Desktop automation has reached an inflection point. For two decades, Robotic Process Automation (RPA) dominated enterprise workflow automation through deterministic scripting. Today, a fundamentally different architecture—vision-language-action (VLA) GUI agents—challenges the assumption that automation requires brittle, hand-coded selectors. These are not competing products on the same spectrum; they represent distinct architectural paradigms optimized for different problem classes.
This article dissects both architectures at the systems level, examines where each fails, and analyzes how Mano-P, an open-source GUI agent project by Mininglamp Technology, implements the VLA paradigm with on-device inference.

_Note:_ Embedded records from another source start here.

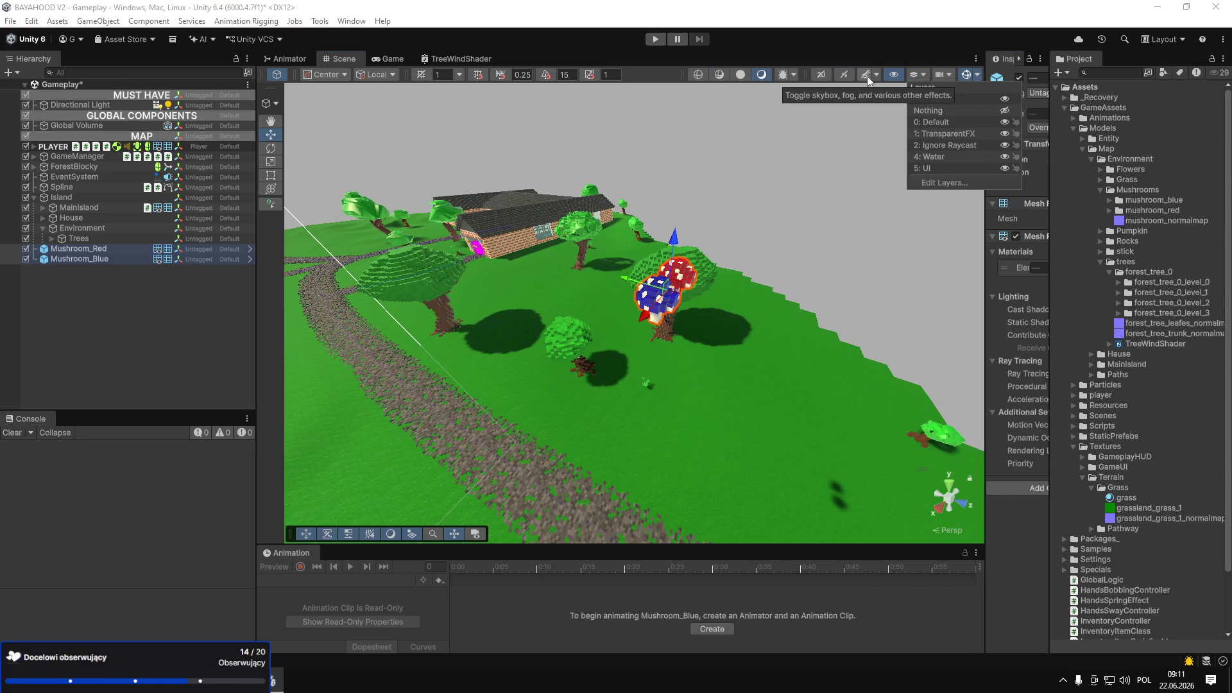
{"action": "left_click", "coordinate": [865, 74]}
{"action": "left_click_drag", "start_coordinate": [984, 146], "coordinate": [848, 146]}
{"action": "mouse_move", "coordinate": [706, 257]}
{"action": "left_mouse_down"}
{"action": "mouse_move", "coordinate": [745, 286]}
{"action": "mouse_move", "coordinate": [738, 269]}
{"action": "mouse_move", "coordinate": [613, 266]}
{"action": "mouse_move", "coordinate": [321, 189]}
{"action": "mouse_move", "coordinate": [443, 212]}
{"action": "mouse_move", "coordinate": [482, 248]}
{"action": "left_mouse_up"}
{"action": "left_click", "coordinate": [81, 259]}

The Structural Fragility of RPA
RPA tools—UiPath, Automation Anywhere, Blue Prism—operate on a selector-action model. Each automation step identifies a UI element via DOM path, CSS selector, accessibility attribute, or pixel coordinate, then executes a predefined action. This architecture carries four compounding failure modes:
DOM Coupling and Selector Fragility. A single UI update—renamed button ID, restructured div hierarchy, relocated modal—breaks the entire downstream chain. Enterprise RPA deployments report 30-40% of maintenance effort goes to selector repair after application updates. This is not a bug; it is the architectural consequence of coupling automation logic to implementation-specific element identifiers rather than semantic intent.